■ Text passage
The fingerprint sequence used in this study is based on a spoiled gradient-echo sequence [2]. It consists of a train of 200 flip angles as shown in Fig. 1, preceded by an inversion pulse. The repetition times (TR) are constant at 20ms to minimize B0 artifacts, leading to a total time of 4 seconds for the 200 steps. For the present demonstration, k-space was fully sampled, but any kind of undersampling should also be possible.The measurements presented here have been performed on a Philips Achieva 3T system using an 8-channel head coil and four known gel samples (Diagnostic Sonar, Eurospin II). Six image slices were acquired with a slice thickness of 5mm and an in-plane resolution of 2.5x2.5mm². For each sample, three MRF signals were calculated using the Extended Phase Graph formalism [3], one averaged over the whole excitation slice profile for conventional mapping, and one for each of the two spatially distinct regions of the slice profile shown in Fig. 2. Matching of the spatially resolved MRF signals was performed in the following way: For each combination of substances $$$a$$$ and $$$b$$$, ratios $$$\varepsilon$$$, and relative phase factors $$$\varphi$$$, the expected signal can be expressed as

$$ S(a,b,\varepsilon,\varphi)=\varepsilon D_a^{(1)} + (1-\varepsilon)e^{i\varphi} D_b^{(2)}, $$

where $$$D_k^{(i)}$$$ is the dictionary entry for substance $$$k$$$ and sub-slice region $$$i$$$. The best match for a measured signal s is then determined by choosing the set of parameters that minimizes the inner product of the normalized signal vectors,

$$ (a^{opt}, b^{opt}, \varepsilon^{opt}, \varphi^{opt}) = \underset{(a,b,\varepsilon,\varphi)}{\mathrm{argmin}}\frac{\langle S(a,b,\varepsilon,\varphi), s\rangle}{\|S(a,b,\varepsilon,\varphi)\|\,\|s\|}. $$

Results and Discussion

The results of a measurement of six slices through a set of four sample tubes are shown in Fig. 3. The upper image displays the sample classification using standard MRF matching (one dictionary entry per substance). The matched sample types are color-coded, while the signal magnitude is encoded in the brightness of the color. The lower image shows the same data, matched to a spatially resolved MRF dictionary as described above. Each voxel is now sub-divided into two spatially distinct parts, which are correctly classified, effectively doubling the spatial resolution. Determination of exact abundance of the sub-voxel constituents is affected by B1 inhomogeneity, so that the technique is most useful for slice thicknesses of only few millimeters.

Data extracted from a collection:
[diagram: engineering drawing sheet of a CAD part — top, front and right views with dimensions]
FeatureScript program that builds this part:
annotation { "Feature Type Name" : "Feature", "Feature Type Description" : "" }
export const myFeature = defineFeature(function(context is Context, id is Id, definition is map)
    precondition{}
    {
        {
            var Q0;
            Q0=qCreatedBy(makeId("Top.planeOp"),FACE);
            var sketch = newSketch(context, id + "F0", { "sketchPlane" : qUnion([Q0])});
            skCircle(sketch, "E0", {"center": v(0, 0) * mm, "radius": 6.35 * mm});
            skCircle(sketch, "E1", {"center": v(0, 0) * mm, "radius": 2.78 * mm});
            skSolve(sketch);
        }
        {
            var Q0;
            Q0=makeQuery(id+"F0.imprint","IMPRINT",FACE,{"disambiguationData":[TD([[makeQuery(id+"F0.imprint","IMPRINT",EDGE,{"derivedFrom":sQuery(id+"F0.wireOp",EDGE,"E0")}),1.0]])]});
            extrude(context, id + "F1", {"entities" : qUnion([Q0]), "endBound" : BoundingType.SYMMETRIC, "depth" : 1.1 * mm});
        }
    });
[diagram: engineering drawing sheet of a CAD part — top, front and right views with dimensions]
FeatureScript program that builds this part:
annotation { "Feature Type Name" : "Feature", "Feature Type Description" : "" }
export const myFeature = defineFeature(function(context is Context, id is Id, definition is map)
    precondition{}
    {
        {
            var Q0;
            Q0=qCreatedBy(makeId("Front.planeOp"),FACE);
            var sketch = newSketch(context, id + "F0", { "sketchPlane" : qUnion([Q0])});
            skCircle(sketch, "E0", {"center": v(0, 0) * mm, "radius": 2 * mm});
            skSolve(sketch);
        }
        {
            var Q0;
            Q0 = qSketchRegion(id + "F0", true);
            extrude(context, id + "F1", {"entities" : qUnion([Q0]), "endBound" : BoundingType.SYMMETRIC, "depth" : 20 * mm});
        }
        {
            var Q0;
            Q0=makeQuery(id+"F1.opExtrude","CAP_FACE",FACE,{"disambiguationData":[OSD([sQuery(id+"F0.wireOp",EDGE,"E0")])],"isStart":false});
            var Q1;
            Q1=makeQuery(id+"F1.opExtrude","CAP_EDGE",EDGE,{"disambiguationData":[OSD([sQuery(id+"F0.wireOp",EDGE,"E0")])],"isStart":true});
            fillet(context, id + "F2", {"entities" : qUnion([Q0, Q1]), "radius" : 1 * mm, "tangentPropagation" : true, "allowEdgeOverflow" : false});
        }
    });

■ Using the information
• A. Duplicate the passage on spatially resolved MR fingerprinting word for word, everything from "The results of" down to "only few millimeters.".
• B. Carry the passage on spatially resolved MR fingerprinting forward with the part that would come next, beginning after its final sentence.

■ Answers to the exercises
• A.
The results of a measurement of six slices through a set of four sample tubes are shown in Fig. 3. The upper image displays the sample classification using standard MRF matching (one dictionary entry per substance). The matched sample types are color-coded, while the signal magnitude is encoded in the brightness of the color. The lower image shows the same data, matched to a spatially resolved MRF dictionary as described above. Each voxel is now sub-divided into two spatially distinct parts, which are correctly classified, effectively doubling the spatial resolution. Determination of exact abundance of the sub-voxel constituents is affected by B1 inhomogeneity, so that the technique is most useful for slice thicknesses of only few millimeters.

• B.
Magnetic Resonance Fingerprinting can be used to retrospectively increase spatial resolution in slice-encoding direction by determining fingerprints of spatially distinct components within a voxel, making use of the non-uniform nature of the excitation slice profile. Since this technique works particularly well for a limited set of possible components, it may be used to analyze tissue boundaries of a well-defined region of interest.


No acknowledgement found.


[1] Ma D, Gulani, V, Seiberlich, N, et al. Magnetic resonance fingerprinting. Nature, 2013;495:187-193

[2] Jiang Y, Ma D, Seiberlich N, Gulani V, Griswold M. MR Fingerprinting using Fast Imaging with Steady State Precession (FISP) with spiral readout. Magn Reson Med 2015;74:1621-1632.

[3] Scheffler K. A pictorial description of steady-states in rapid magnetic resonance imaging. Concepts Magn Reson 1999;11:291-304.


Figure 1: Flip angle sequence used in the experiments (initial inversion pulse not shown).

Figure 2: Excitation slice profile: The colored regions indicate the two spatial regions for which separate fingerprint signals are computed. Note that the phase distribution is anti-symmetric, so that the fingerprints differ.

Figure 3: MRF classification of four substances, six slices acquired. The four sample tubes are angulated with respect to the slice-encoding direction to visualize the spatial resolution. Upper image: Conventional MRF mapping of the four substances. Lower image: Double spatial resolution due to intra-slice spatial component analysis. The white lines indicate the original slice boundaries.